GIVEN ENTRIES
--- START ---
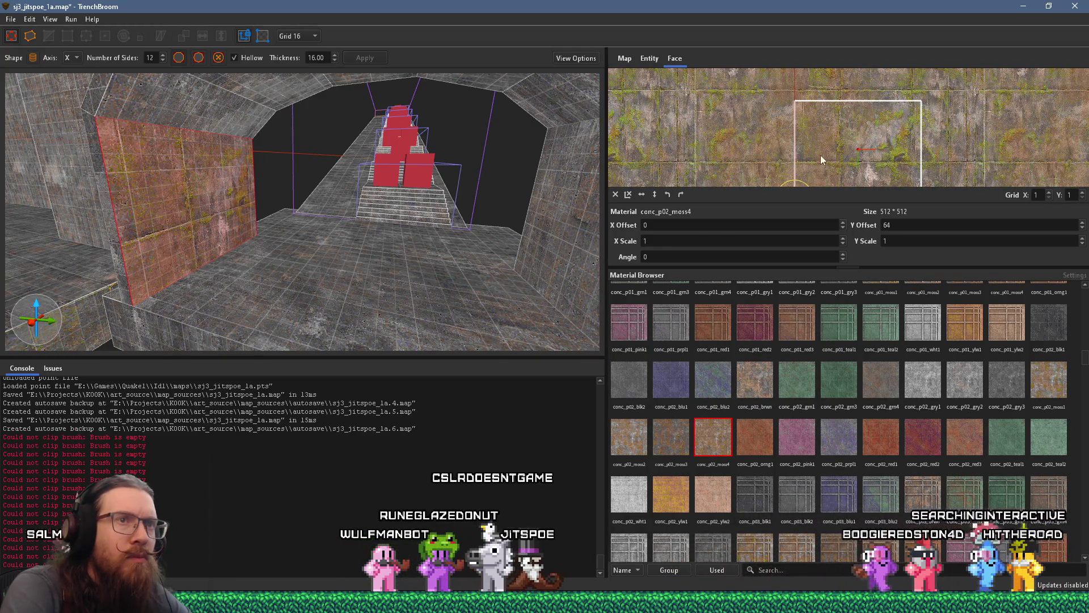
{"action": "scroll", "coordinate": [798, 476], "scroll_direction": "down", "scroll_amount": 4}
{"action": "left_click", "coordinate": [800, 472]}
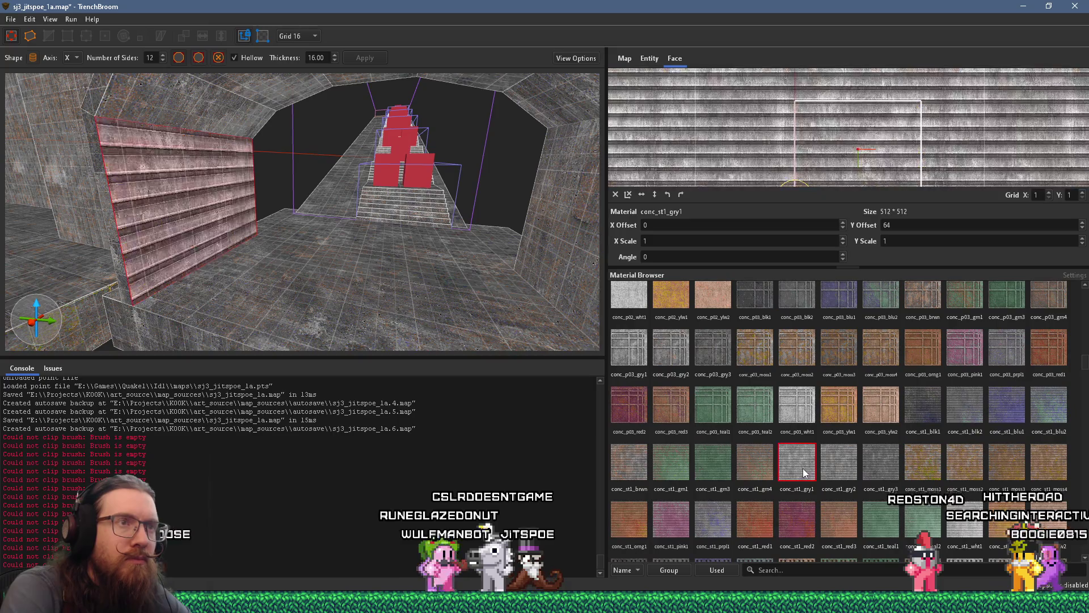
Try conc_t02_moss1 and several other concretes, landing on conc_t04_brwn.
{"action": "scroll", "coordinate": [803, 475], "scroll_direction": "down", "scroll_amount": 3}
{"action": "left_click", "coordinate": [802, 475]}
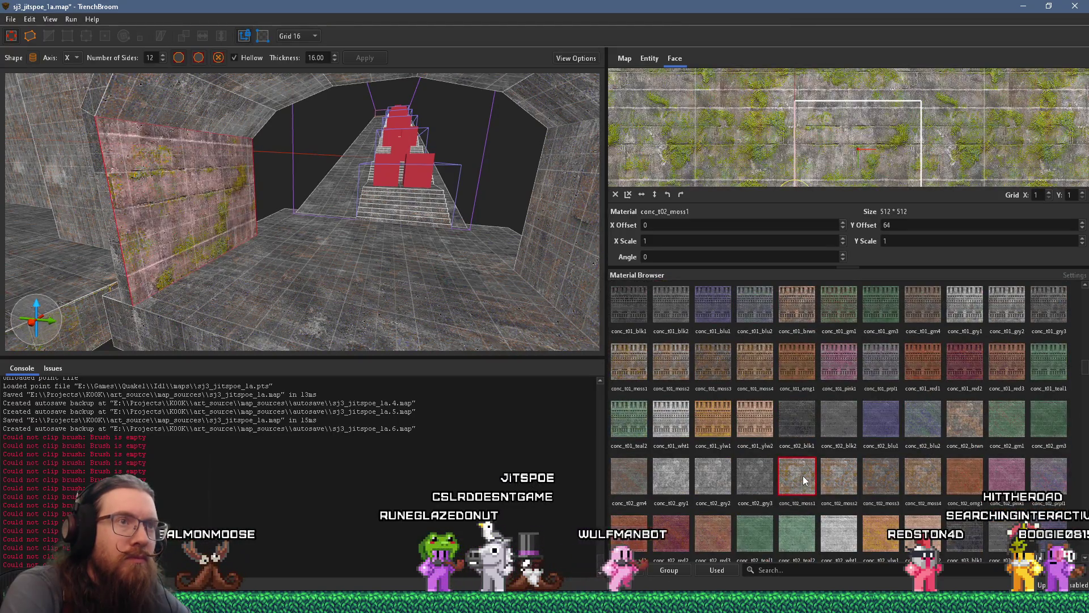
{"action": "scroll", "coordinate": [803, 477], "scroll_direction": "down", "scroll_amount": 3}
{"action": "left_click", "coordinate": [802, 478]}
{"action": "left_click", "coordinate": [832, 458]}
{"action": "left_click", "coordinate": [874, 456]}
--- END ---
Every line of the data above is to be set down word for word, with the pictures left out.

REPLY TO THE TASK
{"action": "scroll", "coordinate": [798, 476], "scroll_direction": "down", "scroll_amount": 4}
{"action": "left_click", "coordinate": [800, 472]}
Try conc_t02_moss1 and several other concretes, landing on conc_t04_brwn.
{"action": "scroll", "coordinate": [803, 475], "scroll_direction": "down", "scroll_amount": 3}
{"action": "left_click", "coordinate": [802, 475]}
{"action": "scroll", "coordinate": [803, 477], "scroll_direction": "down", "scroll_amount": 3}
{"action": "left_click", "coordinate": [802, 478]}
{"action": "left_click", "coordinate": [832, 458]}
{"action": "left_click", "coordinate": [874, 456]}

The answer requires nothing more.